Meine Chefin schenkte mir gestern einen Karton Tee.
Sie fragte, ob ich grünen Tee mögen würde, was ich – auf eine Tasse spekulierend – bejahte. Ungläubig sah sie mich an und strecke mir dann ein schuhkartongroßes geschenkähnlich verpacktes Behältnis entgegen mit den Worten „das schenke ich ihnen“.
Grüner Tee aus – ich habs vergessen. Es war weit weg.

Meine Tee- und Brüh-Erfahrungen beschränkten sich bisher auf supermarktvertriebene Portionsbeutel, vorzugsweise Pfefferminz und Kamille, eine recht unspektakuläre Teevergangenheit liegt also hinter mir. Wie es von Kosmos den Chemiebaukasten I oder von Märklin das Einstiegsset gibt, suche ich nach einem Starterkit für Teegenuss.
Während ich schreibe, schaue ich auf den Bio-Früchtetee von Westminster (Aldi) herab.
Ich glaube, er schaut nach oben. Und denkt: Wir werden ja sehen.

Ein Glas grünen Tee zum Probieren…
Ich erinnere mich, dass mir grüner Tee schmeckt. Falls man das nicht auch über all die Jahre idealisiert.

Tod eines Kritikasters

Den einstigen Buchhändler, der bis zur Schließung des Großteils seiner Filialen mit Argusaugen darüber wachte, dass keiner der Angestellten pausiert, sitzt oder isst, habe ich heute hinter seiner letzten Kasse sitzen sehen, den leeren Blick auf einen Stapel reduzierter Mangelware.

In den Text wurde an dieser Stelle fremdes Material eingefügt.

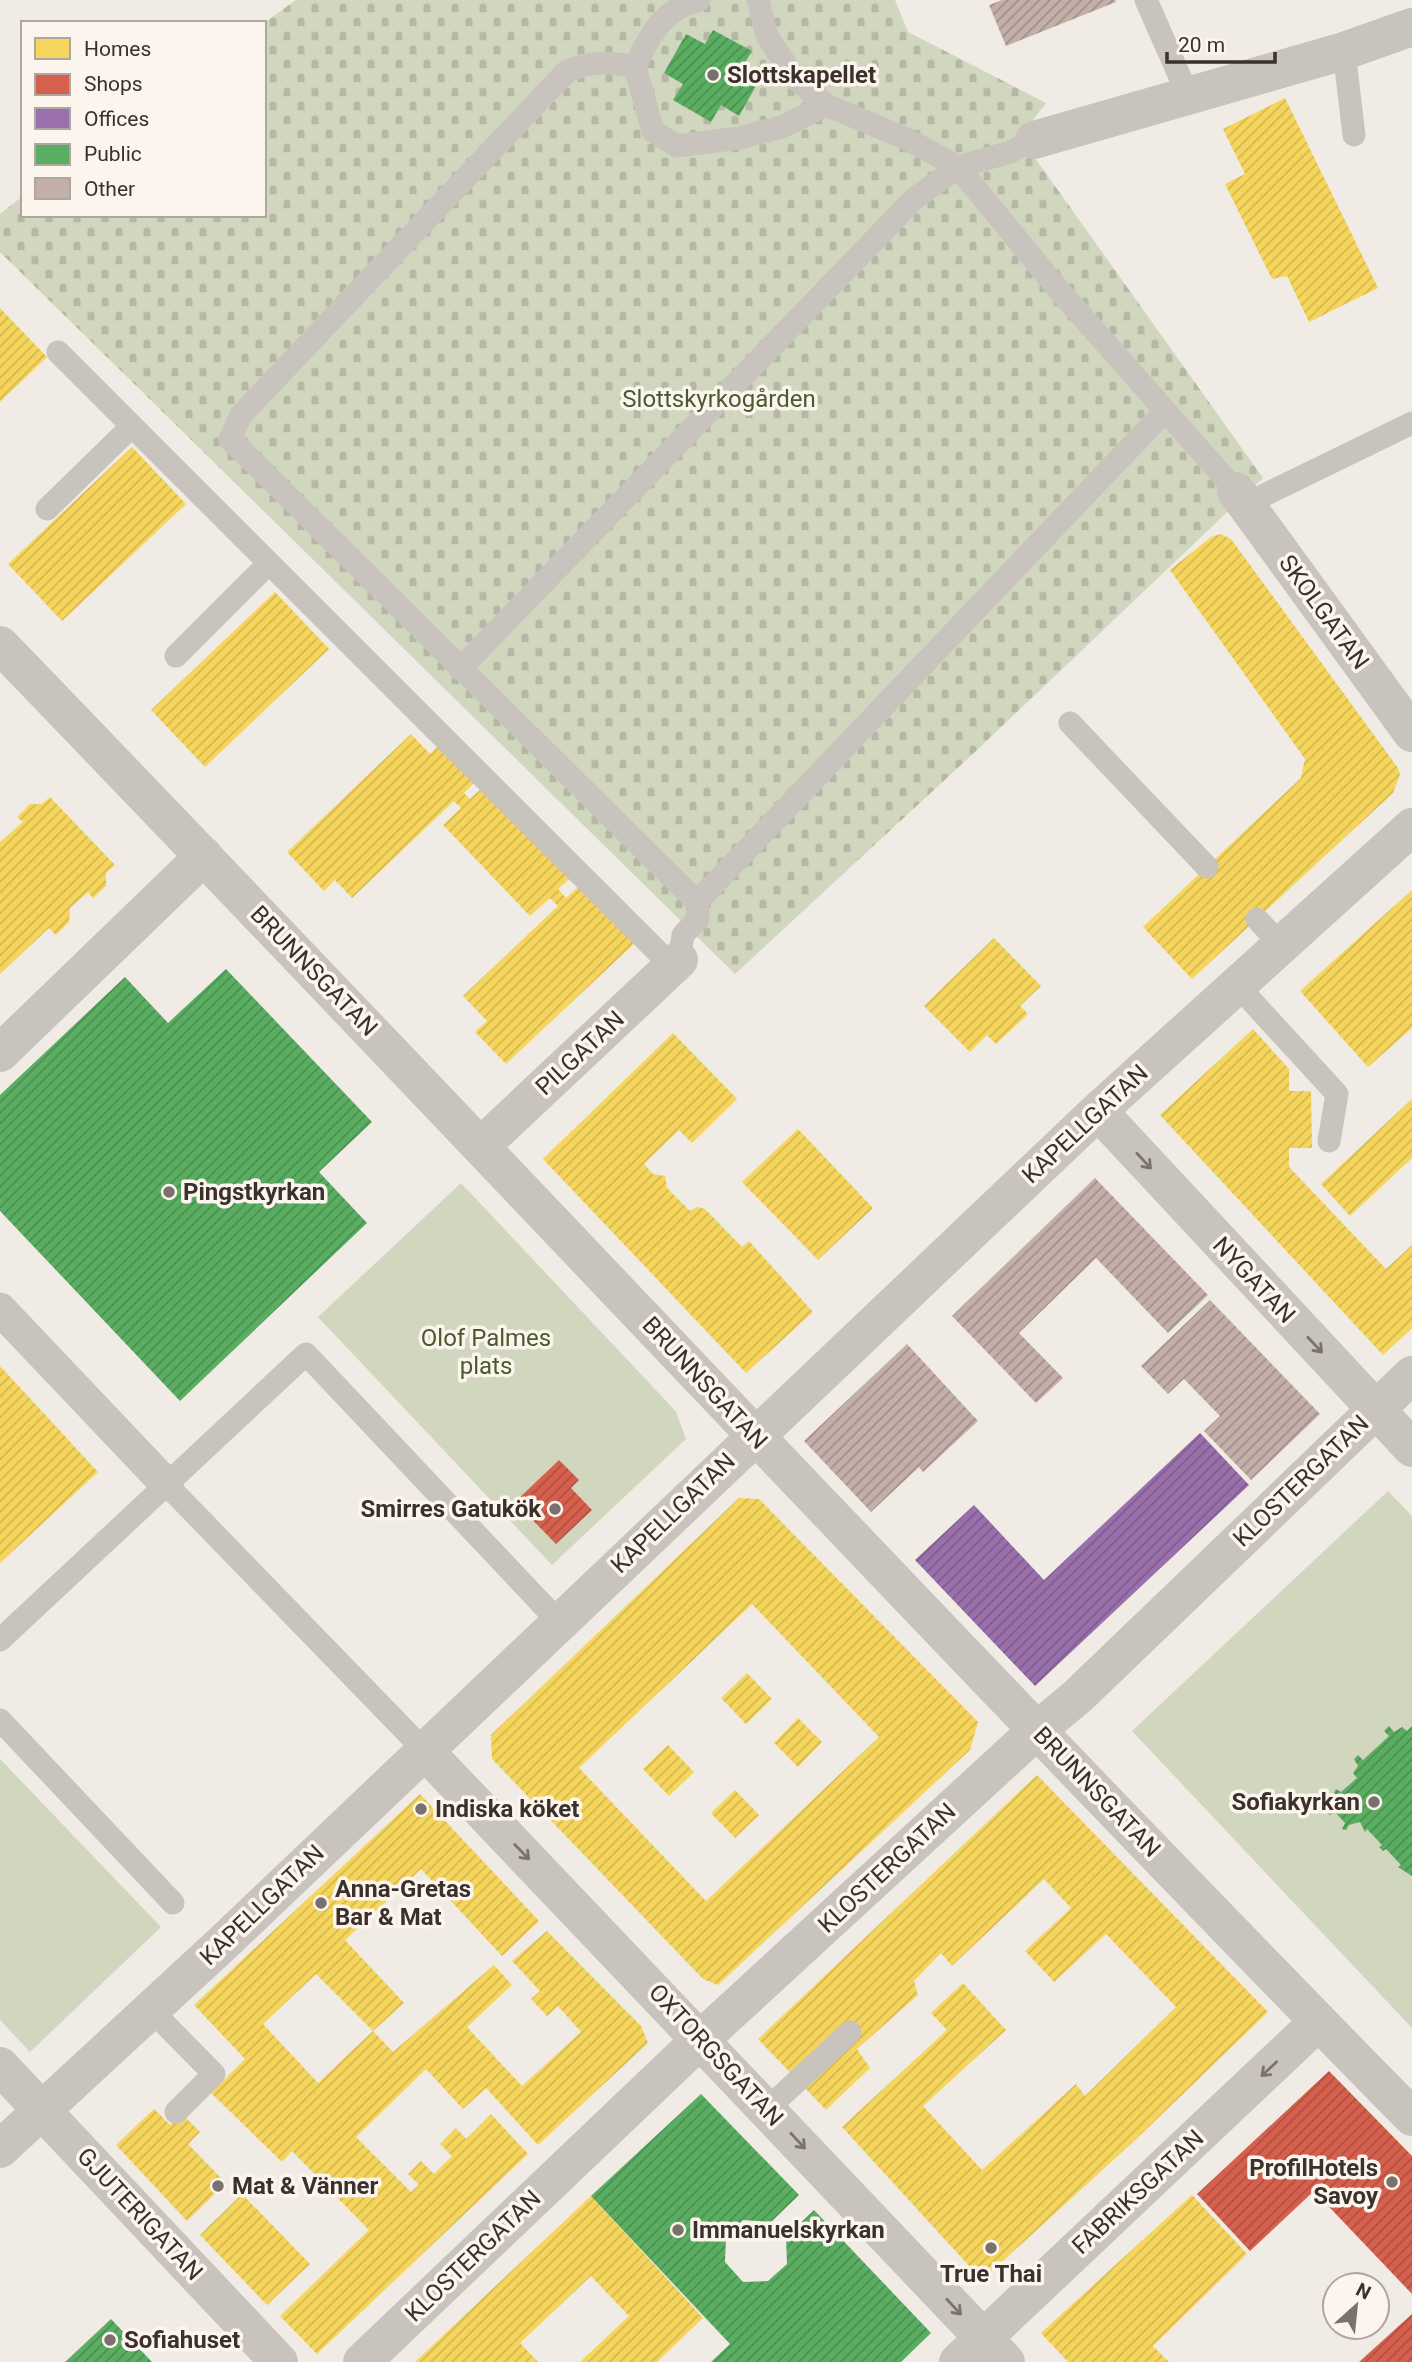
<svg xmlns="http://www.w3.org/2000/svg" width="1412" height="2362" font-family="Roboto,sans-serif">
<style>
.cemetery{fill:url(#cemetery-stones)}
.green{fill:#d1d6bf}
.homes{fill:url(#homes-hatch);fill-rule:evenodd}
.shops{fill:url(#shops-hatch)}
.offices{fill:url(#offices-hatch)}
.public{fill:url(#public-hatch)}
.building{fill:url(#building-hatch)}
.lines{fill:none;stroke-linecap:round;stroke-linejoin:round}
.service{stroke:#c9c3be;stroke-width:23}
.pedestrian{stroke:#c9c3be;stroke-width:33}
.minor{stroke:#c9c3be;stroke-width:38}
.oneway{stroke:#7b726d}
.poi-dot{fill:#7a716c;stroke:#fbf5ee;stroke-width:2.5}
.labels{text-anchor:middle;stroke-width:7;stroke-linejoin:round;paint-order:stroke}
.poi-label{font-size:24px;font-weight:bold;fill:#3b302b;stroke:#fbf5ee;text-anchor:start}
.park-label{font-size:24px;fill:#4a5a2e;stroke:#fbf5ee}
.street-label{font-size:24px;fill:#3b302b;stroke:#fbf5ee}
</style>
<defs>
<pattern id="cemetery-stones" width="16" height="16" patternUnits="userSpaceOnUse" patternTransform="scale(1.75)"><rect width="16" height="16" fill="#d1d6bf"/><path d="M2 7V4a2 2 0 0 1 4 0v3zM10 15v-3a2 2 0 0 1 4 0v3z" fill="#b4b8a4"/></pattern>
<pattern id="homes-hatch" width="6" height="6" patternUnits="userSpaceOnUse" patternTransform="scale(1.75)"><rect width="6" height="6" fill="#f6d55c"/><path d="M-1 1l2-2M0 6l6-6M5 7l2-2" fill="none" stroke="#d4b750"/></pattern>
<pattern id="shops-hatch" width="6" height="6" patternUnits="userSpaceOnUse" patternTransform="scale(1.75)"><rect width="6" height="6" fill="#d6604d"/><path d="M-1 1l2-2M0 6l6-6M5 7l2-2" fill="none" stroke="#af5040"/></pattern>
<pattern id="offices-hatch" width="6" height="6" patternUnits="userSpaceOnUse" patternTransform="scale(1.75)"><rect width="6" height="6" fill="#9970ab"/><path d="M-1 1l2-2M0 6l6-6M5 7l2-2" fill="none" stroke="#7e5c8b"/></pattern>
<pattern id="public-hatch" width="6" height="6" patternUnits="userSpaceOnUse" patternTransform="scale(1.75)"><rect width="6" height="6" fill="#5aae61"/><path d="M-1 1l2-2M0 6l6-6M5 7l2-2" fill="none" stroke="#4c8e50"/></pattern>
<pattern id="building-hatch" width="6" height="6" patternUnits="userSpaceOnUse" patternTransform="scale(1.75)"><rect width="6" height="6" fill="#c3afa7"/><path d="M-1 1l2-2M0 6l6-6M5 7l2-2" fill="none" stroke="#a08f88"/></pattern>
</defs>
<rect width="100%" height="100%" fill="#f0ebe5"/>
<path class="cemetery" d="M 296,0 L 895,0 L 908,32 L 1046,103 L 1020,137 L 1263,478 L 976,751 L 735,974 L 0,252 L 0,214 L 23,196 L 23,215 L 264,215 L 264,23 Z"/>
<path class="green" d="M 461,1183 L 669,1404 L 676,1412 L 686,1439 L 552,1565 L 318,1317 Z
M 1388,1491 L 1412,1516 L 1412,2028 L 1132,1731 Z
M 0,1759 L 161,1927 L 30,2052 L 0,2020 Z"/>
<path class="homes" d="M 1285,98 L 1378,288 L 1309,322 L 1287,276 L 1272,279 L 1225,184 L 1245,174 L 1223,129 Z
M 0,308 L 47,357 L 0,402 Z
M 132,447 L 186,504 L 62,621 L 8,564 Z
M 1221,534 L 1231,539 L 1398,768 L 1400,775 L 1393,793 L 1192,979 L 1143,927 L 1301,778 L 1305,759 L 1170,570 L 1211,537 Z
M 275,592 L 329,649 L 205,767 L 151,710 Z
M 411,734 L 430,754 L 443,741 L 478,779 L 464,793 L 470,799 L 493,778 L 580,869 L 558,889 L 566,898 L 584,882 L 638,940 L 506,1064 L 475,1032 L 487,1021 L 463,996 L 558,906 L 550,898 L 530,916 L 443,825 L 461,808 L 454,801 L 352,898 L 335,880 L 324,891 L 287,852 Z
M 50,797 L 115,865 L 106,873 L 106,886 L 93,898 L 88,892 L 70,908 L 69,922 L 56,935 L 49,928 L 0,974 L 0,842 L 23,822 L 17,817 L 30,804 L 42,804 Z
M 1412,890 L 1412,1028 L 1368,1067 L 1300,991 Z
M 994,938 L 1041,986 L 1020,1006 L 1028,1014 L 996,1044 L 987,1035 L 970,1052 L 924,1006 Z
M 1253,1029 L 1289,1069 L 1289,1091 L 1311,1091 L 1312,1148 L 1289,1148 L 1289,1167 L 1386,1269 L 1412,1245 L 1412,1328 L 1383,1355 L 1160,1115 Z
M 673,1033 L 737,1099 L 692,1143 L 679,1130 L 644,1164 L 653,1174 L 665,1176 L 667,1188 L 690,1211 L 697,1207 L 705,1209 L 742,1247 L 749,1241 L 813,1312 L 746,1373 L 543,1159 Z
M 1412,1099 L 1412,1158 L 1350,1216 L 1321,1184 Z
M 798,1129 L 873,1208 L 818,1260 L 742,1182 Z
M 0,1366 L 98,1472 L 0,1563 Z
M 739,1498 L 759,1499 L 978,1722 L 970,1750 L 718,1985 L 703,1979 L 492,1759 L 491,1735 ZM 752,1604 L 879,1737 L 706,1901 L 579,1768 Z
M 747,1673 L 772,1699 L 746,1724 L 721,1698 Z
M 798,1718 L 822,1742 L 798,1767 L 774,1743 Z
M 668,1745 L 694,1772 L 669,1796 L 643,1769 Z
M 1037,1775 L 1268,2012 L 1132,2143 L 982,2280 L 842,2127 L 947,2030 L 931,2013 L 963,1983 L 1006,2030 L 923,2106 L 982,2170 L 1076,2084 L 1085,2096 L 1176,2007 L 1106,1934 L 1054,1982 L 1025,1951 L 1071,1908 L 1044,1879 L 952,1966 L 941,1953 L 914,1981 L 918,1995 L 857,2049 L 870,2068 L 826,2110 L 758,2039 Z
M 735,1790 L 759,1815 L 735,1838 L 711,1813 Z
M 420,1794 L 539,1921 L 502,1956 L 421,1869 L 345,1940 L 404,2003 L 373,2031 L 393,2052 L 494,1965 L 512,1985 L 467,2027 L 522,2086 L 581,2032 L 558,2006 L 547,2016 L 531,1999 L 540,1991 L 512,1961 L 547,1931 L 641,2026 L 648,2043 L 538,2145 L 486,2088 L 463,2109 L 426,2069 L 356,2137 L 411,2192 L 419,2185 L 408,2174 L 421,2161 L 434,2174 L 452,2156 L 440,2144 L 456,2128 L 466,2139 L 491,2114 L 528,2154 L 317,2354 L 280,2316 L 369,2230 L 292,2151 L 282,2162 L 211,2093 L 245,2059 L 194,2005 ZM 316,1974 L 373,2031 L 318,2083 L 263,2024 Z
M 154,2109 L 170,2125 L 182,2114 L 200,2132 L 188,2144 L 226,2183 L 187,2221 L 116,2145 Z
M 242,2194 L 310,2264 L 267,2305 L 200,2235 Z
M 1192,2195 L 1247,2254 L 1153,2346 L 1169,2362 L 1068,2362 L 1041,2333 Z
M 591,2196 L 703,2318 L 657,2362 L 580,2362 L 629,2316 L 591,2276 L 520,2343 L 538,2362 L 415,2362 Z"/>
<path class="shops" d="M 559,1460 L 579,1480 L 571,1488 L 592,1510 L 556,1544 L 515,1502 Z
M 1329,2071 L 1412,2156 L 1412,2294 L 1314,2191 L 1250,2251 L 1197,2194 Z
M 1412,2314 L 1412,2362 L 1359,2362 Z"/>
<path class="offices" d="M 1200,1433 L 1249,1485 L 1035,1686 L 915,1560 L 974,1505 L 1044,1580 Z"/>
<path class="public" d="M 713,30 L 752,51 L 743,66 L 761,77 L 739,116 L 721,105 L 711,122 L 673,100 L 683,84 L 664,73 L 686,34 L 705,44 Z
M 226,969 L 372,1122 L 319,1172 L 367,1223 L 180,1401 L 0,1211 L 0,1095 L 125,977 L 168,1023 Z
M 1389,1726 L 1394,1732 L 1402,1727 L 1407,1731 L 1412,1726 L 1412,1876 L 1398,1867 L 1401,1865 L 1386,1849 L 1383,1851 L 1379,1847 L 1382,1845 L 1367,1829 L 1365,1832 L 1360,1822 L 1349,1825 L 1346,1830 L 1342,1829 L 1345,1823 L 1336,1813 L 1329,1815 L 1328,1811 L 1334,1809 L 1339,1796 L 1334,1793 L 1336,1789 L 1341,1792 L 1357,1778 L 1353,1773 L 1358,1766 L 1354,1759 L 1358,1755 L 1363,1760 L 1389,1736 L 1384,1731 Z
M 701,2094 L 799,2195 L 771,2222 L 743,2220 L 726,2237 L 725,2262 L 743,2282 L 768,2281 L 787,2264 L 786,2237 L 814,2210 L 931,2333 L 901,2362 L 711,2362 L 730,2344 L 591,2196 Z
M 111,2319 L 152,2362 L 65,2362 Z"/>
<path class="building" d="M 1002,0 L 1115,0 L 1116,2 L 1006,46 L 989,5 Z
M 1095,1178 L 1208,1295 L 1168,1333 L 1096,1258 L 1019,1333 L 1063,1378 L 1036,1403 L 952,1316 Z
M 1210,1300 L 1320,1414 L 1251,1480 L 1204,1431 L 1220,1416 L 1184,1379 L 1168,1394 L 1141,1366 Z
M 907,1344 L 978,1421 L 923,1472 L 919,1467 L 871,1512 L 804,1441 Z"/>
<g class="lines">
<path class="service" d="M 699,0 C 663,9 650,34 635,67 L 653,131 L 677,146 L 739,138 L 782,127 L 826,105
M 758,0 L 767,36 L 794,77 L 826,105 L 907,139 L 958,167 L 1057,288 L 1236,491
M 1146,0 L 1188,95
M 1344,51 L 1354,135
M 635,67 C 610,62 589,60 566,72 L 241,415 L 230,439 L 697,902
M 58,352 L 672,966
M 1246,504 L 1412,423
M 47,509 L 132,426
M 176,656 L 269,563
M 460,669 L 914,199 L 958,167 L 1010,152 L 1034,140
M 1070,723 L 1207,867
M 1257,919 L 1281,945
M 679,960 L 683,935 L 698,919 L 697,902 L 1164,412
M 1237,985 L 1337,1094 L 1329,1141
M 167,1485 L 424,1750
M 0,1640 L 306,1354 L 559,1622
M 0,1720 L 173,1903
M 151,2010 L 214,2074 L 176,2112
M 767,2109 L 850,2032"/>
<path class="pedestrian" d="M 0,1309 L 167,1485"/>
<path class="minor" d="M 1034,140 L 1344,51 L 1412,27
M 1236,491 L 1412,733
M 0,645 C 473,1134 936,1632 1412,2117
M 0,1053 L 204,856
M 1098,1111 L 1412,1448
M 482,1145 L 679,960
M 424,1750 L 1006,2362
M 0,2066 L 279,2362
M 0,2149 L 224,1942 L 1098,1111 L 1412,827
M 362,2362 L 701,2039 L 1036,1731 L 1078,1696 L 1412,1375
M 958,2362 L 1318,2022"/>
</g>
<defs><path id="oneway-shaft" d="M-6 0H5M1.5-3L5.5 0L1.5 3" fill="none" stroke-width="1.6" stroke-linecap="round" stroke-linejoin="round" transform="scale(1.75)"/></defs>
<g class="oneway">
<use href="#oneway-shaft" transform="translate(1144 1161) rotate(47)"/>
<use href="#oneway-shaft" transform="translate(1315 1345) rotate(47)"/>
<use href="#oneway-shaft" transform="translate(522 1852) rotate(46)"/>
<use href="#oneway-shaft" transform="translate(1269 2069) rotate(137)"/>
<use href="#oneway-shaft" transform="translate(798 2141) rotate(47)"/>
<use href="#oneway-shaft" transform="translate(954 2307) rotate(47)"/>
</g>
<g class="poi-dot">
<circle cx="713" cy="75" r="7"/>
<circle cx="169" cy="1192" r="7"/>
<circle cx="555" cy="1509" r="7"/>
<circle cx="1374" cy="1802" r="7"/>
<circle cx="421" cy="1809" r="7"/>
<circle cx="321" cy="1903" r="7"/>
<circle cx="1392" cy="2182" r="7"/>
<circle cx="218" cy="2186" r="7"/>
<circle cx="678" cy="2230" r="7"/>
<circle cx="991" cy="2248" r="7"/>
<circle cx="110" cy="2340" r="7"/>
</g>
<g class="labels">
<g class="poi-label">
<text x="727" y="83">Slottskapellet</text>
<text x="183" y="1200">Pingstkyrkan</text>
<text x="541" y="1517" text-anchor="end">Smirres Gatukök</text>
<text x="1360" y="1810" text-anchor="end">Sofiakyrkan</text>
<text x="435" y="1817">Indiska köket</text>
<text x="335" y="1897">Anna-Gretas<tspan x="335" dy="28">Bar &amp; Mat</tspan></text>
<text x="1378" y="2176" text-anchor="end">ProfilHotels<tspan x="1378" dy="28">Savoy</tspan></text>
<text x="232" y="2194">Mat &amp; Vänner</text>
<text x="692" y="2238">Immanuelskyrkan</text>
<text x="991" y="2282" text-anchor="middle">True Thai</text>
<text x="124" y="2348">Sofiahuset</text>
</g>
<g class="park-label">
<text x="719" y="407">Slottskyrkogården</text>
<text x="486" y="1346">Olof Palmes<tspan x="486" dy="28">plats</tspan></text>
</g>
<g class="street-label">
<text transform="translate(1324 612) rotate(54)" y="8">SKOLGATAN</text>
<text transform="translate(314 971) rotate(46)" y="8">BRUNNSGATAN</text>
<text transform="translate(580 1053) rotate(-43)" y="8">PILGATAN</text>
<text transform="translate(1085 1124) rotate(-43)" y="8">KAPELLGATAN</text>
<text transform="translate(1254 1280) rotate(47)" y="8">NYGATAN</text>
<text transform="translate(705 1383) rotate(47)" y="8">BRUNNSGATAN</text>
<text transform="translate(1301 1481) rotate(-44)" y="8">KLOSTERGATAN</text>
<text transform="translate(673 1513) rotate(-44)" y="8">KAPELLGATAN</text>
<text transform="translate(1097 1792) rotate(46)" y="8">BRUNNSGATAN</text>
<text transform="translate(887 1868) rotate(-43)" y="8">KLOSTERGATAN</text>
<text transform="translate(262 1905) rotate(-44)" y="8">KAPELLGATAN</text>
<text transform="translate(716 2055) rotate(47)" y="8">OXTORGSGATAN</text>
<text transform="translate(1138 2192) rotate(-43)" y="8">FABRIKSGATAN</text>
<text transform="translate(140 2214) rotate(47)" y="8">GJUTERIGATAN</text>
<text transform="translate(473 2256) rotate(-44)" y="8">KLOSTERGATAN</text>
</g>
</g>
<rect x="21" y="21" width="245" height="196" fill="#fbf5ee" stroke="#aea6a0" stroke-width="2"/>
<rect x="35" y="38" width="35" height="21" fill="#f6d55c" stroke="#aea6a0" stroke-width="2"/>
<text x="84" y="56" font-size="21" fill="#3b302b">Homes</text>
<rect x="35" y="74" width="35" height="21" fill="#d6604d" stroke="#aea6a0" stroke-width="2"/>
<text x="84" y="91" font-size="21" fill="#3b302b">Shops</text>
<rect x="35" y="108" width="35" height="21" fill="#9970ab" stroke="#aea6a0" stroke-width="2"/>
<text x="84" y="126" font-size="21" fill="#3b302b">Offices</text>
<rect x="35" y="144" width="35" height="21" fill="#5aae61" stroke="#aea6a0" stroke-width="2"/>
<text x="84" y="161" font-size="21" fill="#3b302b">Public</text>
<rect x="35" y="178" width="35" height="21" fill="#c3afa7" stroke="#aea6a0" stroke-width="2"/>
<text x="84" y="196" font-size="21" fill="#3b302b">Other</text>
<g transform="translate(1356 2306) rotate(27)"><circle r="33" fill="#fbf5ee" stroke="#aea6a0" stroke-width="2"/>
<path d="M0-5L12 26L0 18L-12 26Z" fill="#7a716c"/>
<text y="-10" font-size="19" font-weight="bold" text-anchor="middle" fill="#3b302b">N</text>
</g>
<path d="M1167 52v10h108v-10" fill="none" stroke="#3b302b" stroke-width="3.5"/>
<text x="1178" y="52" font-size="21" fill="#3b302b" stroke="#fbf5ee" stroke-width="5" paint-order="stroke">20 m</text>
</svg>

Mitleid kann ich nicht empfinden, hätte er in seinem verbliebenem Raum noch Angestellte, ich würde ihn dafür hassen. Er hat – das war schließlich ein offenes Geheimnis – seine Angestellten nicht bezahlt, die entweder mit unlauteren Mitteln oder gar nicht an ihren Lohn kamen, bekam trotzdem von der Arbeitsagentur Bewerber zugeschanzt, die bei der Namensnennung des Händlers nichts Böses ahnten. Auf Nachfrage gab sich der Sachbearbeiter im Amt wissend.

Ohne selbst für ihn gearbeitet zu haben, bekam ich viele Kleindramen mit. Dass mir der Hals platzte, ist das letzte Kapitel unserer Geschichte, kurze Zeit später konnte er die Miete seiner Büroräume nicht mehr zahlen. Wohin es die monatelang unbezahlten Vollzeitkräfte verschlug, weiß ich nicht. Ahne aber wohl, warum die ganze Geschichte den Bach runterging:

Der Chef war ein, wie man sagt, Arschloch wie es im Buche steht, stets laut, unbeherrscht, ein Aasgeier mit Mundgeruch, der über die Einhaltung oben genannter Prinzipien herrschte. Sein Sortiment war grotesk. Zwar kenne ich weder Verkaufszahlen noch statistische Erhebungen, dass seine Warenauslage aber kaum Passanten ansprach, war wohl jedem außer ihm selbst klar. Er war unbelehrbar, rechthaberisch und pleite.
Und nicht bereit, über seine Situation nachzudenken.
Seine Domain funktioniert auch lange nicht mehr.